* Bagian Dokumen:
"""
PANJIMAS.COM – Assalamu’alaaikum ustadz, saya pemuda berusia 20 tahun dan masih berstatus sebagai mahasiswa semester 5 di universitas negeri di Sumatera Selatan. Saya mempunyai niat untuk menikah muda di usia saya saat ini, yakni saat saya masih kuliah inilah dan rencananya ingin menikah di semester 6.
Saya sudah mempunyai calon yang sedikit lebih tua dari saya yang insya Allah saya rasa cocok dengan saya. Kami sama-sama kuliah di universitas yang sama. Niat kami sudah bulat dan sepakat untuk menikah di usia muda ini daripada seperti kebanyakan muda-mudi hedonis sekuler di sekitar yang melampiaskan cintanya melalui aktivitas maksiat dengan pacaran.
Tetapi yang menjadi kendala kami adalah kedua orang tua kami sama-sama belum mengizinkan kami untuk menikah, padahal niat kami menikah adalah untuk mengharapkan ridha Allah serta menjaga kesucian diri kami masing-masing dengan jalan menikah dan kami juga sudah saling ridha untuk menikah di usia muda ini.
Alasan orang tua kami masing-masing belum mengizinkan karena usia kami yang masih muda (terlebih orang tua saya menyuruh saya menikah di usia minimal 26 tahun), studi kuliah kami yang belum selesai dan karena saya belum mempunyai pekerjaan. Apa yang harus kami lakukan? (Andi Satya_Lubuklinggau)
Jawaban: Wa’alaikumsalam warhamtullahi wa barakatuh. Bismillahirrahmanirrahim, subhanallah keinginan yang mulia untuk segera menikah dari sosok pemuda seperti antum seharusnya diapresiasi. Memang benar, lebih baik menikah daripada berpacaran yang bisa menimbulkan dosa dari maksiat.
Rasulullah shallallahu ‘alaihi wa sallam bersabda,
يَا مَعْشَرَ الشَّبَابِ مَنِ اسْتَطَاعَ مِنْكُمُ البَاءَةَ فَلْيَتَزَوَّجْ، وَمَنْ لَمْ يَسْتَطِعْ فَعَلَيْهِ بِالصَّوْمِ فَإِنَّهُ لَهُ وِجَاءٌ
“Wahai para pemuda, siapa diantara kalian yang sudah mampu menanggung nafkah, hendaknya dia menikah. Karena menikah akan lebih menundukkan pandangan dan menjaga kemaluan. Sementara siapa yang tidak mampu, hendaknya dia berpuasa. Karena itu bisa menjadi tameng syahwat baginya.” (HR. Bukhari 5065 dan Muslim 1400).
"""
* Latihan Tertulis 1:
Perbarui baris di bawah, mulai dari baris yang memuat "Give the centreline" dan terus sampai baris terakhir, dengan mengganti "tile" menjadi "image". Bagian lain tidak boleh diubah.

* Baris Masukan:
"""
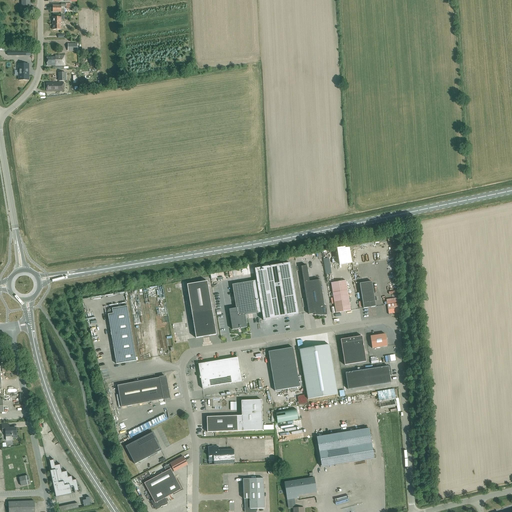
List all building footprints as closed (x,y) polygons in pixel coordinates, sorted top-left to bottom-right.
[(30,11),(29,0),(21,0),(21,6),(20,6),(20,9),(23,9),(23,10),(26,10),(26,11),(30,11)] [(52,5),(52,12),(60,12),(60,14),(64,14),(64,9),(63,9),(63,7),(66,7),(66,8),(70,8),(70,3),(61,3),(61,5),(52,5)] [(53,17),(52,30),(61,30),(61,22),(64,22),(64,14),(61,14),(61,17),(53,17)] [(47,57),(47,66),(64,65),(64,55),(55,55),(55,57),(47,57)] [(29,63),(18,63),(18,80),(19,80),(29,80),(29,63)] [(46,91),(59,91),(64,91),(63,83),(59,83),(46,83),(46,91)] [(232,284),(236,308),(229,309),(232,330),(247,327),(245,315),(262,313),(263,320),(298,315),(290,263),(255,269),(257,280),(232,284)] [(320,280),(309,281),(307,265),(302,266),(309,314),(314,314),(314,315),(326,315),(326,306),(324,306),(320,280)] [(217,278),(226,277),(225,271),(219,272),(220,277),(216,278),(216,277),(212,278),(213,281),(217,281),(217,278)] [(216,335),(207,281),(187,284),(196,338),(216,335)] [(346,281),(331,283),(336,313),(350,311),(346,281)] [(372,282),(359,283),(363,309),(375,307),(372,282)] [(110,292),(82,296),(83,303),(86,302),(86,301),(91,301),(91,297),(103,296),(104,302),(111,301),(110,292)] [(397,298),(385,300),(385,303),(383,303),(384,306),(398,304),(397,298)] [(108,318),(109,320),(129,317),(127,306),(116,308),(116,307),(111,308),(110,308),(110,309),(109,309),(108,310),(108,311),(107,311),(107,312),(107,313),(107,314),(108,318)] [(389,311),(389,315),(396,315),(396,307),(385,307),(385,311),(389,311)] [(110,330),(110,331),(131,328),(129,317),(109,320),(110,330)] [(110,331),(111,338),(112,338),(112,342),(133,338),(131,328),(110,331)] [(385,334),(370,336),(372,348),(387,346),(385,334)] [(362,336),(340,340),(344,365),(366,362),(362,336)] [(112,342),(114,350),(113,350),(114,353),(134,349),(133,338),(112,342)] [(299,350),(307,399),(337,394),(329,345),(299,350)] [(268,352),(275,391),(299,387),(293,348),(268,352)] [(116,364),(136,360),(134,349),(114,353),(114,357),(115,357),(116,364)] [(238,357),(198,364),(202,389),(242,382),(238,357)] [(347,389),(377,385),(390,383),(389,376),(391,376),(390,366),(388,367),(388,366),(345,373),(347,389)] [(117,385),(121,407),(169,398),(165,376),(117,385)] [(207,432),(237,431),(262,430),(261,400),(241,400),(241,416),(206,417),(207,432)] [(5,431),(6,440),(12,440),(12,438),(17,437),(16,427),(9,428),(9,424),(1,425),(2,431),(5,431)] [(316,437),(320,462),(321,465),(323,466),(326,466),(373,458),(368,428),(316,437)] [(152,432),(125,446),(134,464),(161,450),(152,432)] [(209,465),(234,463),(233,449),(218,450),(218,446),(208,447),(209,465)] [(183,456),(164,467),(166,471),(170,469),(172,472),(187,464),(183,456)] [(60,464),(55,465),(53,459),(49,460),(51,470),(50,470),(56,497),(75,493),(75,491),(78,490),(76,479),(72,480),(71,476),(68,476),(66,470),(61,472),(60,464)] [(166,471),(144,483),(153,500),(152,500),(156,508),(166,503),(164,498),(181,489),(172,472),(170,469),(166,471)] [(30,484),(27,475),(19,477),(21,486),(30,484)] [(314,477),(284,482),(287,500),(298,498),(298,495),(316,492),(314,477)] [(264,508),(263,478),(242,479),(243,499),(244,499),(244,511),(255,511),(257,508),(264,508)] [(34,511),(34,501),(8,502),(8,511),(34,511)] [(59,510),(77,508),(76,501),(59,504),(59,510)]
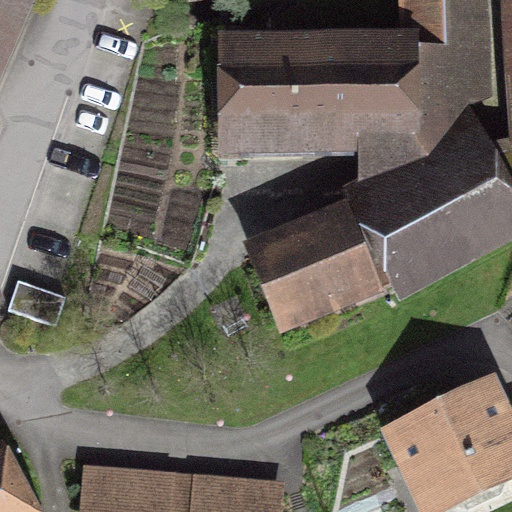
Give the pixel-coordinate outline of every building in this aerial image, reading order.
[(0,0),(0,49),(21,1),(19,0),(0,0)] [(486,55),(485,22),(480,22),(479,0),(407,0),(409,52),(239,57),(240,138),(407,137),(450,126),(447,56),(486,55)] [(511,221),(475,152),(361,213),(401,288),(511,228),(511,221)] [(261,255),(288,321),(364,290),(337,224),(261,255)] [(56,328),(65,299),(18,283),(8,311),(56,328)] [(511,446),(487,393),(397,436),(431,511),(511,473),(511,446)] [(0,511),(36,511),(6,455),(0,457),(0,511)] [(292,511),(293,497),(93,482),(90,511),(292,511)]
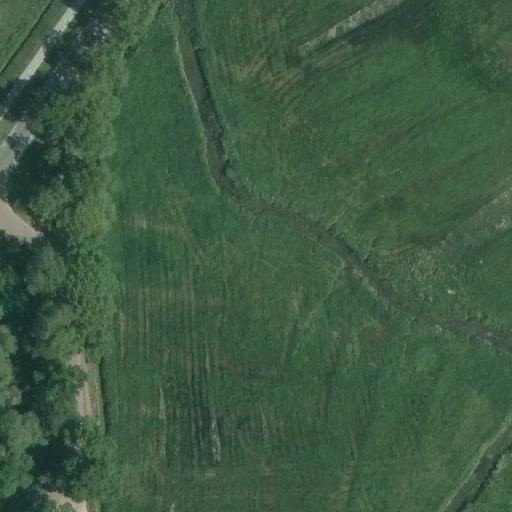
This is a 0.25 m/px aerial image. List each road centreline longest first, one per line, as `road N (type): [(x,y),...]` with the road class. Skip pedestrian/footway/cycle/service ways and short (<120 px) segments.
road 1 (unclassified): [(38,511),(78,480),(70,292),(57,265),(0,213)]
road 2 (tertiary): [(0,166),(115,0)]
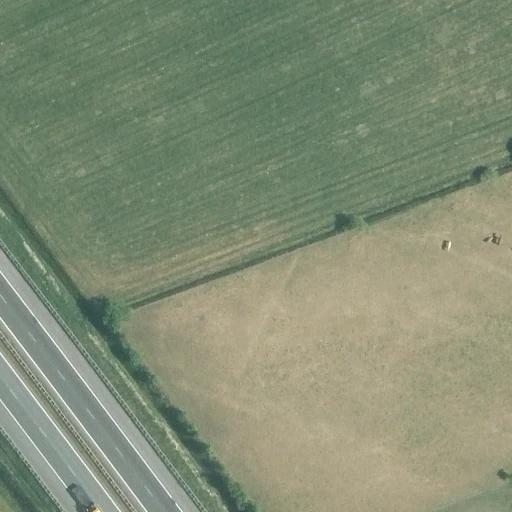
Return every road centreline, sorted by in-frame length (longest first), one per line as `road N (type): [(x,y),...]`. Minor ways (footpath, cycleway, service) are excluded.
road 1 (motorway): [(163,511),(0,295)]
road 2 (motorway): [(0,380),(98,511)]
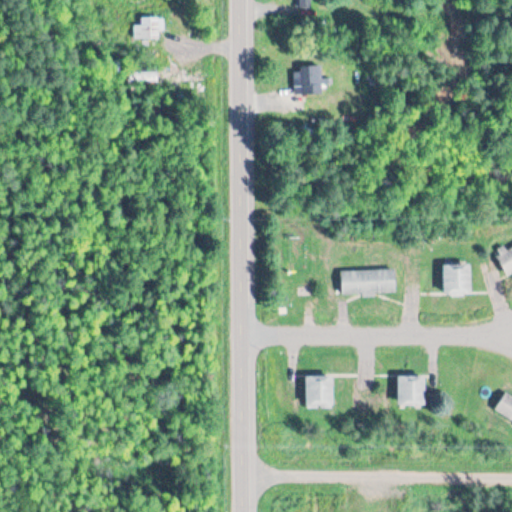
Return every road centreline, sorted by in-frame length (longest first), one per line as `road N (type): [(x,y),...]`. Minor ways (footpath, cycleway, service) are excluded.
road 1 (residential): [(246,511),(243,0)]
road 2 (residential): [(245,335),(479,330)]
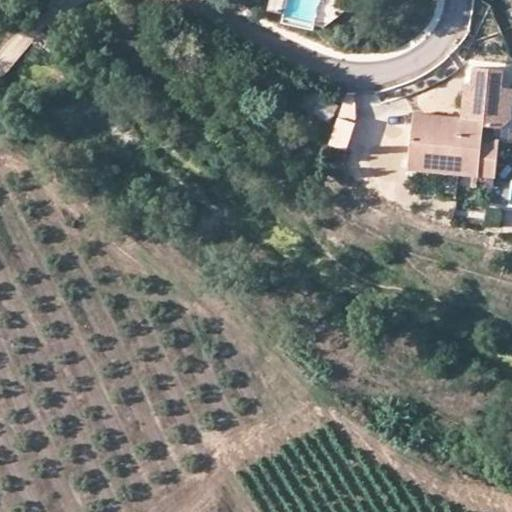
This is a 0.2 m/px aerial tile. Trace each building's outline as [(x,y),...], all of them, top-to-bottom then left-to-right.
[(413,107),(408,153),(458,158),(457,168),(495,172),(499,139),(499,136),(482,134),(483,121),(500,123),(510,114),(511,98),(511,83),(501,83),(503,65),(475,63),(473,80),(465,79),(462,112),(413,107)] [(338,105),(316,93),(308,106),(331,118),(338,105)] [(347,146),(355,115),(335,111),(328,141),(347,146)] [(505,140),(499,139),(495,172),(501,172),(505,140)] [(457,168),(458,158),(408,153),(407,162),(457,168)]
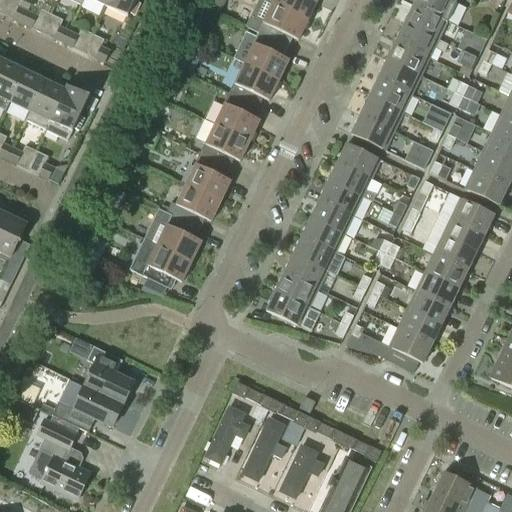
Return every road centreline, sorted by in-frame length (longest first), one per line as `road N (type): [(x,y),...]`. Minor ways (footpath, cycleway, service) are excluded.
road 1 (residential): [(209,328),(361,0)]
road 2 (residential): [(437,416),(336,366),(308,377),(209,328)]
road 3 (residential): [(135,511),(211,353),(209,328)]
road 4 (residential): [(437,416),(511,244)]
road 5 (residential): [(117,87),(0,32)]
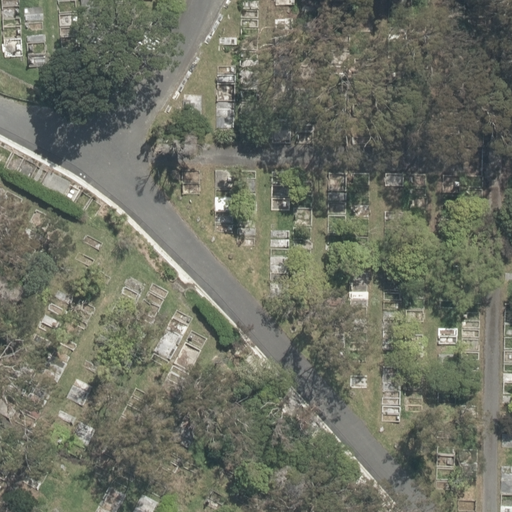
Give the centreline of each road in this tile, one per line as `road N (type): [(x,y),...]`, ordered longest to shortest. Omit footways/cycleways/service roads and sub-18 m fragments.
road 1 (track): [(493,511),(505,0)]
road 2 (track): [(85,157),(511,168)]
"""
* Latihan Tertulis 2:
Salin ulang bagian dokumen tentang menikah muda, mulai dari "Rasulullah shallallahu ‘alaihi" dan terus sampai "dan Muslim 1400).", tanpa mengubah apa pun.

* Hasil 1:
Give the centreline of each road in this image, one per line as `road N (type): [(x,y),...]`, ordered longest to shortest. Omit footways/cycleways/service roads and sub-18 m fragments.
road 1 (track): [(493,511),(505,0)]
road 2 (track): [(85,157),(511,168)]

* Hasil 2:
Rasulullah shallallahu ‘alaihi wa sallam bersabda,
يَا مَعْشَرَ الشَّبَابِ مَنِ اسْتَطَاعَ مِنْكُمُ البَاءَةَ فَلْيَتَزَوَّجْ، وَمَنْ لَمْ يَسْتَطِعْ فَعَلَيْهِ بِالصَّوْمِ فَإِنَّهُ لَهُ وِجَاءٌ
“Wahai para pemuda, siapa diantara kalian yang sudah mampu menanggung nafkah, hendaknya dia menikah. Karena menikah akan lebih menundukkan pandangan dan menjaga kemaluan. Sementara siapa yang tidak mampu, hendaknya dia berpuasa. Karena itu bisa menjadi tameng syahwat baginya.” (HR. Bukhari 5065 dan Muslim 1400).